Rock Joint Rate (RJR); a new method for performance prediction of tunnel boring machines (TBMs) in hard rocks

Abstract

Rock Joint Rate (RJR) is a novel method for predicting the penetration rate (PR) of tunnel boring machines (TBMs) in hard rock environments. This model is devised based on a combination of geological and operational data obtained from a number of tunnels excavated in igneous and sedimentary rocks. The Geological condition, TBM excavation parameters and the tunnel diameter are regarded as the main input parameters in the RJR method. The rock mass uniaxial compressive strength (UCS) and the discontinuities' characteristics along the tunnel excavation axis including the number, frequency, orientation, spacing and aperture of the joints are the principle geological parameters. In addition, the machine thrust force and the cutterhead rotation speed (RPM) have been introduced as the main involved operational parameters of the machine.
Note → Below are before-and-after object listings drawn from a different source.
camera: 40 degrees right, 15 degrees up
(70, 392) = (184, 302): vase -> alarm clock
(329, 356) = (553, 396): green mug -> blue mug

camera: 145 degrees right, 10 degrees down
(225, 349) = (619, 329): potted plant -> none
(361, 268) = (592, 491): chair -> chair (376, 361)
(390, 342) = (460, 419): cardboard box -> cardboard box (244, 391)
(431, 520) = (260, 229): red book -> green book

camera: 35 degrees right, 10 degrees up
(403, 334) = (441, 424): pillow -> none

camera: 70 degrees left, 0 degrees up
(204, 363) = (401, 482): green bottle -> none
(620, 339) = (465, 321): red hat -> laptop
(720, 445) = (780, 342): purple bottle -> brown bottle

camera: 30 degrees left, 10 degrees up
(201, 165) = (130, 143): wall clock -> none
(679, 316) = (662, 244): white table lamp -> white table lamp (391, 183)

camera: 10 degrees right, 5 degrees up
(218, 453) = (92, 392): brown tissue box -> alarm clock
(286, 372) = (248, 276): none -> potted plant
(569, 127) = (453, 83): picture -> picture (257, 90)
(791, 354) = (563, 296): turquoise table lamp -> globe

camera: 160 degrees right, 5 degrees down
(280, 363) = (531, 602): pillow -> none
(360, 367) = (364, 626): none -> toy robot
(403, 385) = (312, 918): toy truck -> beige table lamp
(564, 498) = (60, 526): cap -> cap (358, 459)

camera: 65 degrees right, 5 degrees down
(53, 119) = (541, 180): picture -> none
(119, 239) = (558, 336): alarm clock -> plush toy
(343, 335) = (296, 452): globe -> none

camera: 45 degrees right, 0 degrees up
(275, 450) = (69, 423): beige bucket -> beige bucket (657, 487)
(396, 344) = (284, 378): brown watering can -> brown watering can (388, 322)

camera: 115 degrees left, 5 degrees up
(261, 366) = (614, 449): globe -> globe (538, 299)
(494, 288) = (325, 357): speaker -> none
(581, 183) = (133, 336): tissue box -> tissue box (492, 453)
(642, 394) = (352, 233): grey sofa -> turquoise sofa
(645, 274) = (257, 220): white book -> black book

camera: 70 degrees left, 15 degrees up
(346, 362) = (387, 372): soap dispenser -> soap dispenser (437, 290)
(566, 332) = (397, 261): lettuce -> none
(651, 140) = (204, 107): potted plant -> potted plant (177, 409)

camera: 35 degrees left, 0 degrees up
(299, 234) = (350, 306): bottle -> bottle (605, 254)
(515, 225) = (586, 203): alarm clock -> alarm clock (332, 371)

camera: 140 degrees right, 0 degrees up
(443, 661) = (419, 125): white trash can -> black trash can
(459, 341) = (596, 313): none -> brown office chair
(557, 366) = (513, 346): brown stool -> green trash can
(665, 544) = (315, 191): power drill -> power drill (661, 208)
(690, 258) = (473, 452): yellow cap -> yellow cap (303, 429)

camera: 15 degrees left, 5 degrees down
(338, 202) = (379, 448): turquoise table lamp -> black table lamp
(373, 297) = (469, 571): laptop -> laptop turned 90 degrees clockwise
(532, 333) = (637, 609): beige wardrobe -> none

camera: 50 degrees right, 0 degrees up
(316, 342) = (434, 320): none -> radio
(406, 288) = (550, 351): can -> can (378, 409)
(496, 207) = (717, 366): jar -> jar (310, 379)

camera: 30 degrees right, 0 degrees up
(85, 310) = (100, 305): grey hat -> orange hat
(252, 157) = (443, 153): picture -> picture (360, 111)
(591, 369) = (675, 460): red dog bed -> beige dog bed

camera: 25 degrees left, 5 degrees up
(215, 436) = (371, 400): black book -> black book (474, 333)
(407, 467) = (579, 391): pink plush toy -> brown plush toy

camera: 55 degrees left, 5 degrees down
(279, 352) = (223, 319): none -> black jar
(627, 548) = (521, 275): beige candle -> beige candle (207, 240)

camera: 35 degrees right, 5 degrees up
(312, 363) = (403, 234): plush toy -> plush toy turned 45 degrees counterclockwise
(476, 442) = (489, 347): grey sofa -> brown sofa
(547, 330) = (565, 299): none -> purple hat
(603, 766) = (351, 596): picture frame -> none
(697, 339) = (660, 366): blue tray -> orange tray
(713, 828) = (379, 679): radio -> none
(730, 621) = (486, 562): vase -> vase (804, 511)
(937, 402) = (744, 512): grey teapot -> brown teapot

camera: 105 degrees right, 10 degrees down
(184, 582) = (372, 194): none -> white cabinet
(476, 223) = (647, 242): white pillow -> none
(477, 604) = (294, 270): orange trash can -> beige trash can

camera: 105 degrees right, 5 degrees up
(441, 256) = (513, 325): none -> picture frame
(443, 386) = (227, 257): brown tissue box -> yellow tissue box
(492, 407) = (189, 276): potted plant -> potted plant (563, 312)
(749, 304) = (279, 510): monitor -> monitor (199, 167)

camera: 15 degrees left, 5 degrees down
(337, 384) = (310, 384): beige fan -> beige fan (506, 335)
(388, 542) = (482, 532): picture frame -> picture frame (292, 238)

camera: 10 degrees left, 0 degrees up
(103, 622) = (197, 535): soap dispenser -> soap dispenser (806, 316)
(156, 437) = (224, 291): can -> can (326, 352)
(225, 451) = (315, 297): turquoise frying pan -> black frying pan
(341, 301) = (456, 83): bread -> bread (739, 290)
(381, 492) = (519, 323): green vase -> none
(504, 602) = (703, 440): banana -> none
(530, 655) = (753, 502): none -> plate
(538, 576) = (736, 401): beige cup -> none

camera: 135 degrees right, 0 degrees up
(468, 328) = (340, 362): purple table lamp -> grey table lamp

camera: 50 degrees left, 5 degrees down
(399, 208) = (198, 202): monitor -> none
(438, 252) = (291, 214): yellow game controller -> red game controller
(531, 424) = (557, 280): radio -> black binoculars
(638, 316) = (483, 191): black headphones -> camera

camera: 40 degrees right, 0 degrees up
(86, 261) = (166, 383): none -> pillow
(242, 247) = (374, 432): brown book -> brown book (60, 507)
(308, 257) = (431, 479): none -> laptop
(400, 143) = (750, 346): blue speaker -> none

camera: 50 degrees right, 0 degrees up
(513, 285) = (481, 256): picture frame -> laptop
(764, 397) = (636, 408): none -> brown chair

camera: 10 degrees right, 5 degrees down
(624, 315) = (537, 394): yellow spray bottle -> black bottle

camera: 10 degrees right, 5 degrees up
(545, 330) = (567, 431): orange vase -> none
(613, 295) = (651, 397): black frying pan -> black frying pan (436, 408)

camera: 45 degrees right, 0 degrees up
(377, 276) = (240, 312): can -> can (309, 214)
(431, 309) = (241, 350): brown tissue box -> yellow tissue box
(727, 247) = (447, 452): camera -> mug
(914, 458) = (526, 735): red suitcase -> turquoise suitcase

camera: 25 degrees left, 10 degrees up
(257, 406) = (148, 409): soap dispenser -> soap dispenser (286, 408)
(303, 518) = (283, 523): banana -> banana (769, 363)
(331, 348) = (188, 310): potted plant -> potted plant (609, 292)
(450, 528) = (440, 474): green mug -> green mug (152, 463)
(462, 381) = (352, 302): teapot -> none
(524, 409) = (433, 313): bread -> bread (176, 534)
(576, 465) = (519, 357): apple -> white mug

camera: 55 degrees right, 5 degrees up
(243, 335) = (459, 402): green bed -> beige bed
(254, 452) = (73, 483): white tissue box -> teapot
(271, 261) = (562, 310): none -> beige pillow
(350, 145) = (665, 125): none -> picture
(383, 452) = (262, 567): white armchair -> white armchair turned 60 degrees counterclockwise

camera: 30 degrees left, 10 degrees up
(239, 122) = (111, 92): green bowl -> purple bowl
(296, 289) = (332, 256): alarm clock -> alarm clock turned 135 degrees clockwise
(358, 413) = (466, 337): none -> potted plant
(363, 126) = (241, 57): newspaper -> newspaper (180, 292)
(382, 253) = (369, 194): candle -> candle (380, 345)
Easy to use input parameters, the simple investigation procedure, not requiring complicated laboratory tests and the capability to control the overall costs of a project as well as precise estimations of the operation time by dint of accurate determination of penetration rate (PR) are the main advantages of the proposed RJR model. In this method, a number of indices including the machine stress index (MS), strength ratio (SR), raw penetration rate (PRw) and basic penetration rate (PRb), which are derived from the integration of the main input parameters in RJR model are defined for evaluating the penetration rate of the machine. Overall, in this research, around 140,000 performance databases corresponding to 22,300 boring strokes of three different tunnels with a total excavated length of about 19 km were utilized to validate the proposed RJR model. According to the acquired results in this study, the estimated value of PR by the suggested method of RJR (PRRJR) shows a good agreement with the field penetration rates (PRField). Therefore, this model can be employed as a new method for predicting the penetration rate of TBMs in hard rocks.